* _WORK TASK_
List every line in the records below that contains the string "Electron", matching its case.

Dataset excerpts:

►

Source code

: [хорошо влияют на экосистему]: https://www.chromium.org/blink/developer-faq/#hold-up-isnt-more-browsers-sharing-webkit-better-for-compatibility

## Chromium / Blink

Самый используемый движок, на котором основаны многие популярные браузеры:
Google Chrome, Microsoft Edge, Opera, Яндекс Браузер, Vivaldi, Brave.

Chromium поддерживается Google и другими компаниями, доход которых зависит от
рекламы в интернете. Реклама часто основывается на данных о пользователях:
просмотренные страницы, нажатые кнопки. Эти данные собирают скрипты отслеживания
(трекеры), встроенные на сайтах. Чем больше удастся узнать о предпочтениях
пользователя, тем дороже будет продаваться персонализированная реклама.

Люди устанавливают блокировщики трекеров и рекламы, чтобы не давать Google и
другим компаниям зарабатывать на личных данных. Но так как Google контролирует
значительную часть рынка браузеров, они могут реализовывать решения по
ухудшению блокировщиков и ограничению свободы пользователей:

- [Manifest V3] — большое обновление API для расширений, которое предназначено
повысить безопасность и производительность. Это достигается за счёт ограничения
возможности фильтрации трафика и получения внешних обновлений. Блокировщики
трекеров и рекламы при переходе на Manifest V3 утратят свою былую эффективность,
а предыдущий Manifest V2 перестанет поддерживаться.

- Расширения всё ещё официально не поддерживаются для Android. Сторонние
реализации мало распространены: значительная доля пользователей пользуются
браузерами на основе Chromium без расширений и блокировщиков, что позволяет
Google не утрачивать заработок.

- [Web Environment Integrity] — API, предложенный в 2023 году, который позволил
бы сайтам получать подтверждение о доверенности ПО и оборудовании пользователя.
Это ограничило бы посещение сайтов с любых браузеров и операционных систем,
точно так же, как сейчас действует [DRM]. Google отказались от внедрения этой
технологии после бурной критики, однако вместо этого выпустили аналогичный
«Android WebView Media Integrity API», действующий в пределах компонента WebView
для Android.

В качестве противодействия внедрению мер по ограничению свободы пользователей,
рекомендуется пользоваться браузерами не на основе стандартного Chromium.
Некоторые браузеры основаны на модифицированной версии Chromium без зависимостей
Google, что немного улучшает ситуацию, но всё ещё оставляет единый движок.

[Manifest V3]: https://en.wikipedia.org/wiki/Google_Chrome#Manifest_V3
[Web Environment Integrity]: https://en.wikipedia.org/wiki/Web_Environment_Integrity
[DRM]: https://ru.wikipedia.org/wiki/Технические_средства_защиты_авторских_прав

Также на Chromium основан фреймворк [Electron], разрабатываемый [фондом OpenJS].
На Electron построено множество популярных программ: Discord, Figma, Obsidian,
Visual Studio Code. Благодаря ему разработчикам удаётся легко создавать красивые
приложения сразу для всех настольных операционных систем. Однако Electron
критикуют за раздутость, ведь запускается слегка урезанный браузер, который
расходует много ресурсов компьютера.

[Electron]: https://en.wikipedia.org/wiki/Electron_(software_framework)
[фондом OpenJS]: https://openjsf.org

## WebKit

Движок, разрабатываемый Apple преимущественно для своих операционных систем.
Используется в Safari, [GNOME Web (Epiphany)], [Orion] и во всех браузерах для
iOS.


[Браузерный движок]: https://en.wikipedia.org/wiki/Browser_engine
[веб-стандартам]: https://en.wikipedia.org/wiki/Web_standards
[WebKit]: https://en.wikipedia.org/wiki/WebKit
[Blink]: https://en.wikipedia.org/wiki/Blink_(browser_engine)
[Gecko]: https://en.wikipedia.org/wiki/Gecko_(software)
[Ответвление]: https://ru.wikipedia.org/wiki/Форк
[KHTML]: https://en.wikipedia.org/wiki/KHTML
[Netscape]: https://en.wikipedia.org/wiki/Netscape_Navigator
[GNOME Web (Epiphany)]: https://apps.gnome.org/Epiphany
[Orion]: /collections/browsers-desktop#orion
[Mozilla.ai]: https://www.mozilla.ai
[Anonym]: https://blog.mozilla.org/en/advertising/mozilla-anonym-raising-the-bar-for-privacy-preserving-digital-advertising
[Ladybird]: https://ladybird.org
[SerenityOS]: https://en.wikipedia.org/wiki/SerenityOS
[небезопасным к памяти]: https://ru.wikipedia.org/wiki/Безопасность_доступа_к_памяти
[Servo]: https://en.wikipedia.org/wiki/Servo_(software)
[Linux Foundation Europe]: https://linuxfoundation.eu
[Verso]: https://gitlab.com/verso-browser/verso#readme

◄

* _YOUR RESPONSE_
Также на Chromium основан фреймворк [Electron], разрабатываемый [фондом OpenJS].
На Electron построено множество популярных программ: Discord, Figma, Obsidian,
приложения сразу для всех настольных операционных систем. Однако Electron
[Electron]: https://en.wikipedia.org/wiki/Electron_(software_framework)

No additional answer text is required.